What you should do =
Reproduce only the top of the records, down to and including the line containing "significant protein expression".

Stored items from a collection
=======
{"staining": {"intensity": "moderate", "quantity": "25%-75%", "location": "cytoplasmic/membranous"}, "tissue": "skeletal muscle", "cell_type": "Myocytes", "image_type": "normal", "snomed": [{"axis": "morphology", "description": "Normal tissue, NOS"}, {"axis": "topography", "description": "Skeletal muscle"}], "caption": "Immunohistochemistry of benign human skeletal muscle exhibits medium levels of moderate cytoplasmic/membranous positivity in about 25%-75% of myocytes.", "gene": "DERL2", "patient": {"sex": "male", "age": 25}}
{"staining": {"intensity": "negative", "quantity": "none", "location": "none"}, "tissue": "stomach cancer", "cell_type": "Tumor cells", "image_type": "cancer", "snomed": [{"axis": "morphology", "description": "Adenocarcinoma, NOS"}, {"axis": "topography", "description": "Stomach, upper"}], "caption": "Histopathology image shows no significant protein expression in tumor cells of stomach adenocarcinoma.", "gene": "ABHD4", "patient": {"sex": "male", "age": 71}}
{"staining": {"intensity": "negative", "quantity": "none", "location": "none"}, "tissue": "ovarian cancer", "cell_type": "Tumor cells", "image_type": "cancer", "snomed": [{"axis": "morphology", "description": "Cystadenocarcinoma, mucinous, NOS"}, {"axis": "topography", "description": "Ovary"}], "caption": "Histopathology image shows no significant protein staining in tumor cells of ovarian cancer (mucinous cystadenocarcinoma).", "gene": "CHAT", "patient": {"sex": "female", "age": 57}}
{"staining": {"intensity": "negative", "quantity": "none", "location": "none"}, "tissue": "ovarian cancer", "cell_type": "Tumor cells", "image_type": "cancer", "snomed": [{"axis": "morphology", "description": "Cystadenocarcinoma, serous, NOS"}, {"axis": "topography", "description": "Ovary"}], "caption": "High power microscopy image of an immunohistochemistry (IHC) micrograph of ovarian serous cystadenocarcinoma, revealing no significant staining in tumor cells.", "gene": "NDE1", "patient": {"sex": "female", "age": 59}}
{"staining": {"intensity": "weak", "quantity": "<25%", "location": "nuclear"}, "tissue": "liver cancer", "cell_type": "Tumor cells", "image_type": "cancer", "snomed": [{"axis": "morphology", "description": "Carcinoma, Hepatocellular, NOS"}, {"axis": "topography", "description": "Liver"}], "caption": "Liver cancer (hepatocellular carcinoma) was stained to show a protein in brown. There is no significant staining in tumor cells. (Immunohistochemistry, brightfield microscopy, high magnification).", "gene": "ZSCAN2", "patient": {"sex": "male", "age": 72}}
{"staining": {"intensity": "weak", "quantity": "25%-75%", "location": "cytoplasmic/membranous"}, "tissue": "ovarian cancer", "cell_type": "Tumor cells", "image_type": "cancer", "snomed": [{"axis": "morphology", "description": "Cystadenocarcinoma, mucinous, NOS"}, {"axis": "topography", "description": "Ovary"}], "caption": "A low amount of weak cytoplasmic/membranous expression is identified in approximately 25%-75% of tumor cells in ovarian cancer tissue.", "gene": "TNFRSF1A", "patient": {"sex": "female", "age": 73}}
=======
Solution below =
{"staining": {"intensity": "moderate", "quantity": "25%-75%", "location": "cytoplasmic/membranous"}, "tissue": "skeletal muscle", "cell_type": "Myocytes", "image_type": "normal", "snomed": [{"axis": "morphology", "description": "Normal tissue, NOS"}, {"axis": "topography", "description": "Skeletal muscle"}], "caption": "Immunohistochemistry of benign human skeletal muscle exhibits medium levels of moderate cytoplasmic/membranous positivity in about 25%-75% of myocytes.", "gene": "DERL2", "patient": {"sex": "male", "age": 25}}
{"staining": {"intensity": "negative", "quantity": "none", "location": "none"}, "tissue": "stomach cancer", "cell_type": "Tumor cells", "image_type": "cancer", "snomed": [{"axis": "morphology", "description": "Adenocarcinoma, NOS"}, {"axis": "topography", "description": "Stomach, upper"}], "caption": "Histopathology image shows no significant protein expression in tumor cells of stomach adenocarcinoma.", "gene": "ABHD4", "patient": {"sex": "male", "age": 71}}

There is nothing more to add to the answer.